Arbeitsbedingungen wie die, welche heute in Indien und Hongkong herrschen, haben Karl Marx vor 100 Jahren dazu gebracht, die Welt zu verändern. Die soziale Lage der Textilheimarbeiter in Prato hat jetzt vielleicht den Stand von Deutschland zur ersten Zeit der Bismarckschen Gesetze erreicht. Auf eine solche Konkurrenz kann sich kein deutscher Unternehmer umstellen, da helfen keine "Umstellungsperioden". Schon deshalb nicht, weil kein Unternehmen kreditwürdig für eine Rationalisierung ist, dessen Preise nach Ablauf von äußerst fragwürdigen "Selbstbeschränkungsabkommen" sofort hoffnungslos unterboten werden können. Hier wird man nicht umhin können, Farbe zu bekennen: was erscheint uns wichtiger, die wirtschaftliche Existenz von einigen hunderttausend Staatsbürgern, oder "ein deutlicher Rückschritt im liberalen Außenhandel"?
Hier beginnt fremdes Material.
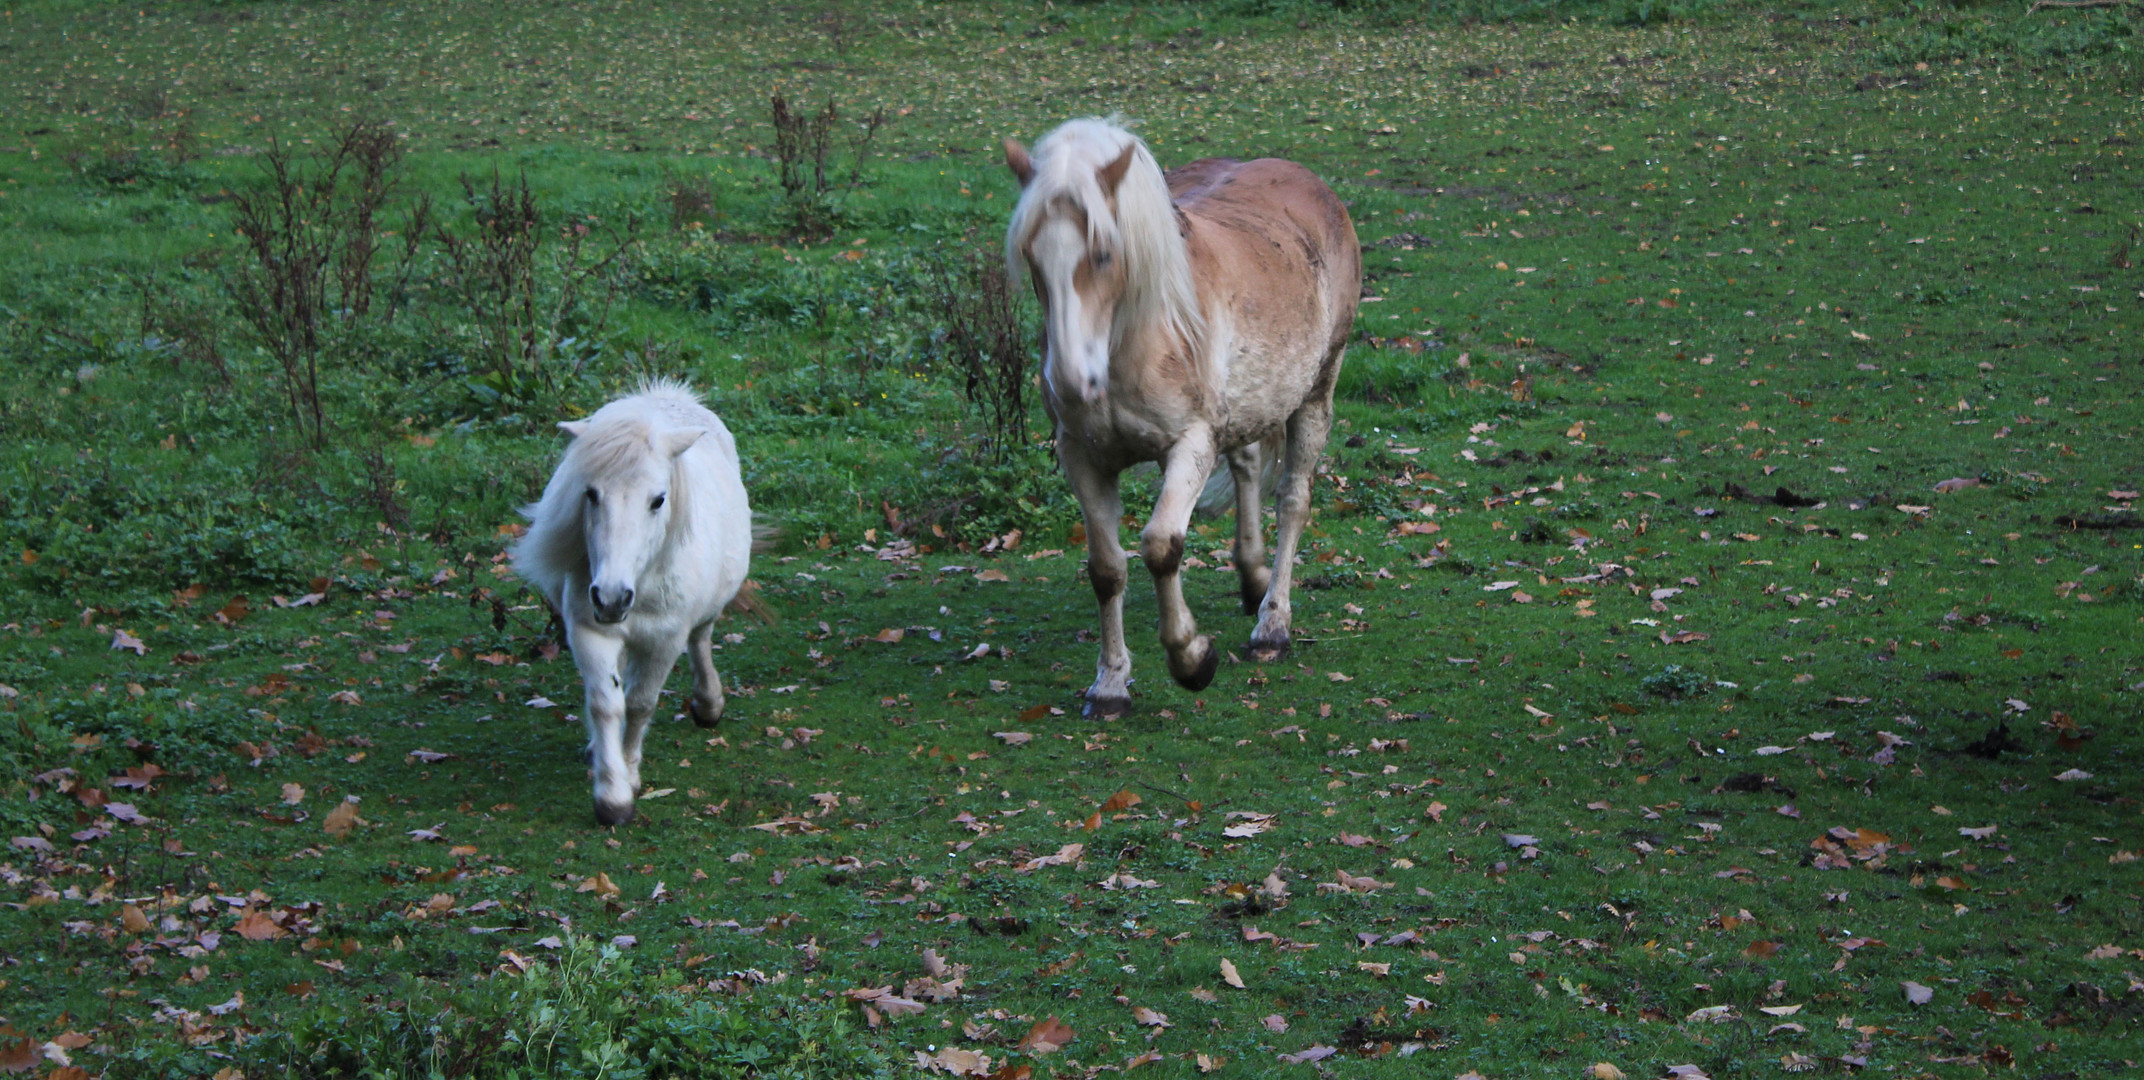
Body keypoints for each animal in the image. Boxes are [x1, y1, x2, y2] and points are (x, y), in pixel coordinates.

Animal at [516, 381, 754, 827]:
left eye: (658, 500)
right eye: (590, 493)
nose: (611, 596)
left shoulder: (664, 640)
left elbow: (640, 703)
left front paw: (629, 771)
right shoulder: (590, 632)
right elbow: (607, 704)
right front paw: (612, 795)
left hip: (704, 613)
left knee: (701, 640)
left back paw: (707, 704)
Ihre Forderung, den zweitwichtigsten Wirtschaftszweig des eigenen Staates der Konkurrenz von Reisstandard-Ländern auszusetzen, würde allerdings in den Ländern, die das System entwickelt haben, nicht als "liberal" angesehen werden, weil dort dieser Begriff den sozialen Fortschritt einschließt. Ein Vorschlag, aus Rücksicht auf andere den Ruin der eigenen Industrie auch nur zu riskieren, würde als Verstoß gegen den common sense gelten, der höheres Ansehen genießt, als alle logisch deduzierten Lehrsätze. Selbstverstümmelung ist zudem kein guter Weg, um fremden Völkern zu helfen.

Wenn nur die "eigensüchtigen" Interessen der geschädigten Textilunternehmer die Umstellung auf die Konkurrenz der Niedrigpreisländer verhindern würden, dann wäre damit publizistisch wohl fertig zu werden. Aber wollen Sie dem Arbeiter in Rheine und Taifingen erklären, er soll kurz arbeiten oder seinen erlernten Beruf aufgeben, damit seine Kollegen in Bombay und Osaka besser leben können? Nach den Erfahrungen von 1929 bis 1939 wissen wir, daß dem Arbeiter die Lohntüte wichtiger ist als die Staatsform. Demokratie und Massenarbeitslosigkeit schließen sich in allen hochentwickelten Industrieländern gegenseitig aus. Auch die Überführung von Hundertausenden von Arbeitern in andere Industrien, d. h. praktisch, in andere Wohngebiete läßt sich heute unter demokratischen Bedingungen nicht durchführen.

Die Autarkiebestrebungen der Entwicklungsländer bieten eine Fülle von juristischen Handhaben, um auch unsererseits alle Kontingente aufrechtzuerhalten oder um Kontingente wieder einzuführen. Gegenmaßnahmen sind nicht ernstlich zu befürchten, solange wir dasselbe tun wie alle anderen Industriestaaten. Nun wird freilich, was Washington und Paris erlaubt ist, Bonn noch lange nicht erlaubt. Wir können schlimmstenfalls die kommunistische Partei wieder erlauben. Ohne die Rote Armee ist sie keine ernste Gefahr. Aber wie viele Vorteile und welches Verständnis für die Notwendigkeiten der Innenpolitik holen Paris und Rom seit Jahren in Washington mit dem Hinweis auf ihre kommunistischen Parteien heraus!